Krystyna Kaminski is a rescue pilot introduced in Series 14. She has a half-brother named Peter.

She is the first Polish character in the series. Krystyna is voiced by Krystyna O'Brien.

===Annie Morris===

Annie Morris is a farmer who is the cousin of Penny Morris. She was introduced in Series 15 and is voiced by Helen Skelton.

==Children==
===Norman Price===

Norman Stanley Price is the son of shopkeeper Dilys Price. He is a mischievous redhead turned scapegoat, who loves playing practical jokes and skateboarding. Acts as an antagonist who frequently causes accidents.

From Series 6, Norman became more troublesome. He has shown interest in becoming a firefighter himself one day, but he also has said he was going to be a shepherd when he grows up as stated in the episode Sheepdog Trials. He has also shown to be interested in science, as seen in the episode Chemistry Set.

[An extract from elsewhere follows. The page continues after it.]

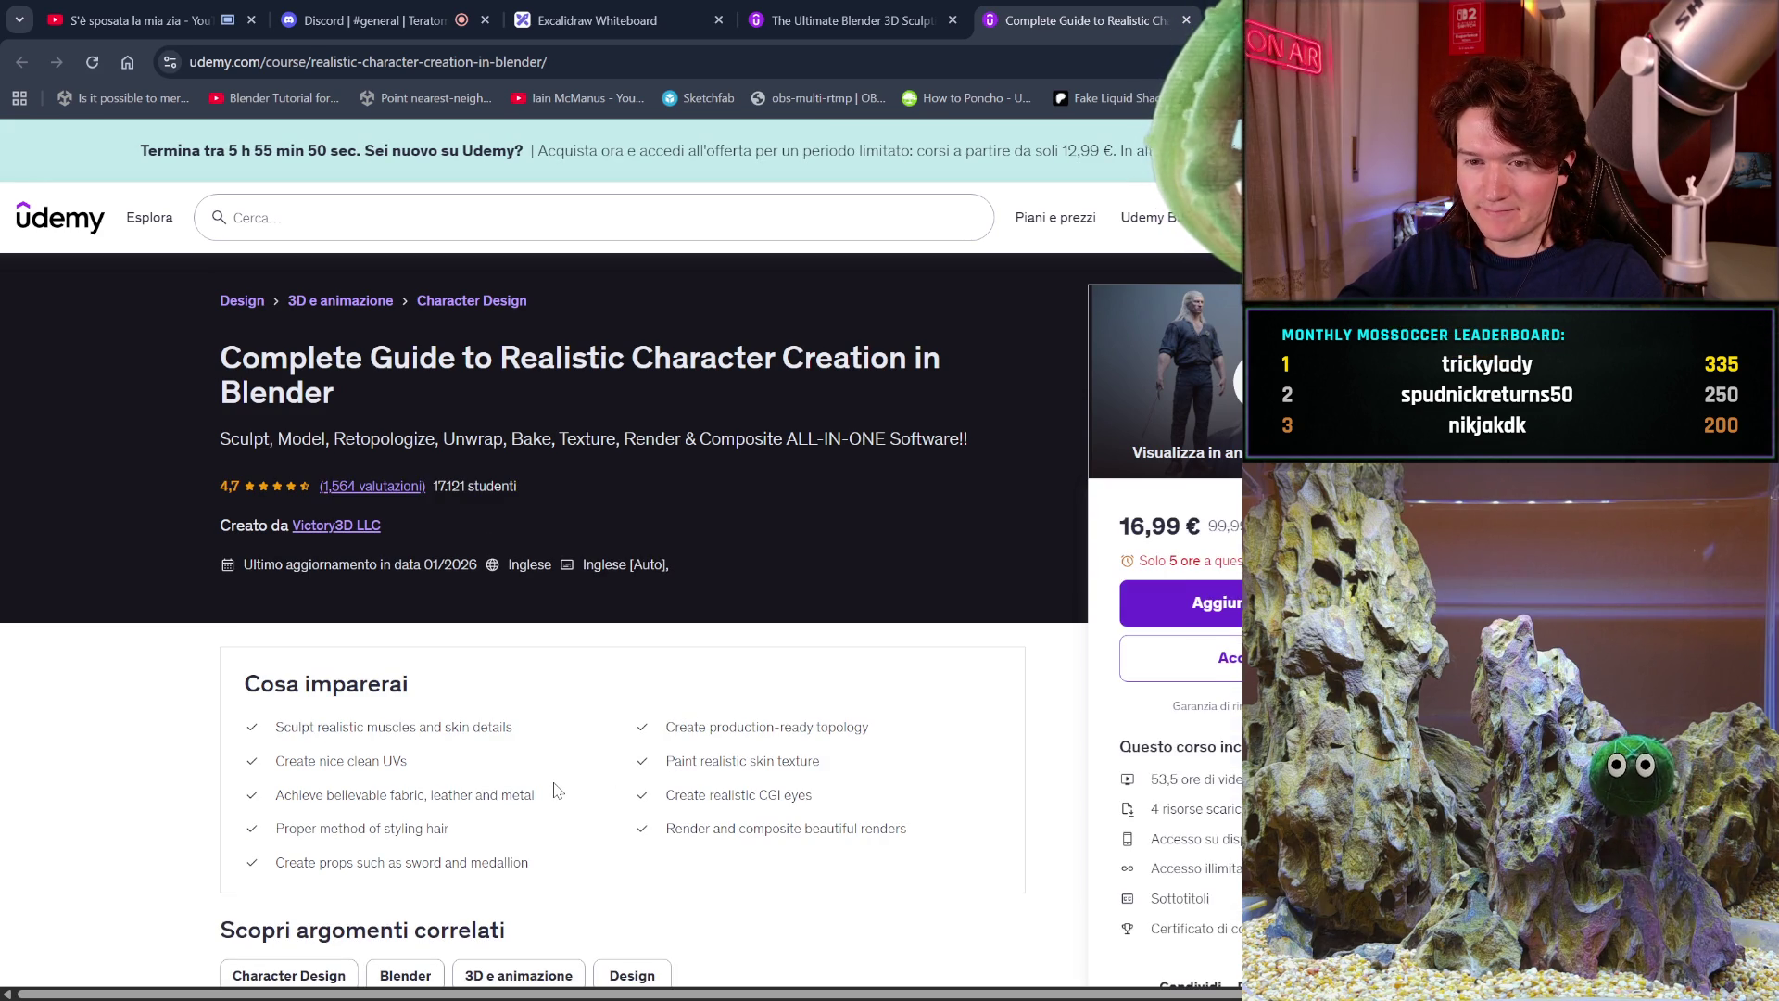
Scroll the Realistic Character Creation course page to its contents: 9 sections, 130 lessons, 53 h 39 min.
{"action": "scroll", "coordinate": [561, 789], "scroll_direction": "down", "scroll_amount": 1}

He is based on Dennis the Menace from The Beano.

===Sarah and James===

Sarah and James Jones are two original characters from the original series. Sarah and James are twin siblings. Sarah is the older twin and James is the younger twin. In the first five series, the two of them respected each other very much and were very well-behaved, but as of the sixth series, they have a sibling rivalry with each other and are not as well-behaved as they used to be.

Originally, Sarah and James were very similar to each other, but later series developed them to have their own personalities. Sarah developed into being very outgoing, way tougher and braver than James and being a bit of a tomboy. While James developed into being sensitive and cautious, as he is often scared of many things and lacks confidence. Both Sarah and James changed appearance throughout the original series, the fifth series and the CGI series, mostly with the clothing. The two are always portrayed with short blonde hair.

Their parents Charlie and Bronwyn Jones are introduced in Series 6, and their maternal grandfather Gareth Griffiths was introduced in Series 8.

===Mandy Flood===

Mandy Flood is a young girl who is friends with Norman Price. She lives with her parents Helen and Mike Flood. She was introduced in Series 5. Mandy is mixed race.

===Derek Price===

Derek Price is Norman's cousin. He is first introduced in Series 7, Episode 17; Double Trouble, where he is revealed to be a goody-two-shoes, the opposite to his cousin Norman.

Derek appears in the 2009 film Fireman Sam: The Great Fire of Pontypandy. He is known as Derek Abney in the Spanish dub.

=== Hannah Sparkes ===

Hannah Sparkes is an 11-year-old girl in a wheelchair introduced in series 9. She is the daughter of Joe and Lizzie Sparkes. She is also the third child in Pontypandy to have blond hair.

===Lily Chen===

Lily Chen is the toddler daughter of Mrs. Chen and the youngest character on the show. She has a plush toy called Sharky.

=== Peter Kaminski ===

Peter Kaminski is an 11-year-old boy introduced in Series 14. He speaks with a London accent and has a Polish half-sister named Krystyna Kaminski.

He is voiced by Arthur Smith Galiano who is the child actor to voice a main character in the series.

==Animals==
===Rosa===
Rosa is Bella Lasagne's cat.

=== Woolly ===
Woolly is a sheep. She was introduced as a male lamb in Series 5 before reappearing as an adult female ewe in Series 6. She is Lambykins' mother.

===Dusty===
Dusty is a stray dog, but later in the end of Bathtime for Dusty, he became a fire mascot.

===Radar===
Radar is the Pontypandy Fire Service's Dalmatian.

===Lion===
Lion is the Jones' cat.

===Nipper===
Nipper is an energetic dog who belongs to Bronwyn's sister that the former looks after.

=== Lambykins ===
Lambykins is a sheep. She was named by Sarah in "Baa Baa Baby".

=== Norris ===
Norris is a Guinea pig owned by Sarah and James. He is named Norris after Station Officer Steele because they both have similar moustaches.

==Visitors==
===Buck Douglas===
Buck Douglas is a television presenter and an "alien hunter". He was introduced as the main antagonist in Alien Alert.

===Flex Dexter===
Flex Dexter is an actor from Hollywood, as the main antagonist in Set For Action!.

===Professor Pickles===
Professor Pickles is an archaeologist from the museum in the Big City. He is the main rival for Norman Price in the search for pirate treasure.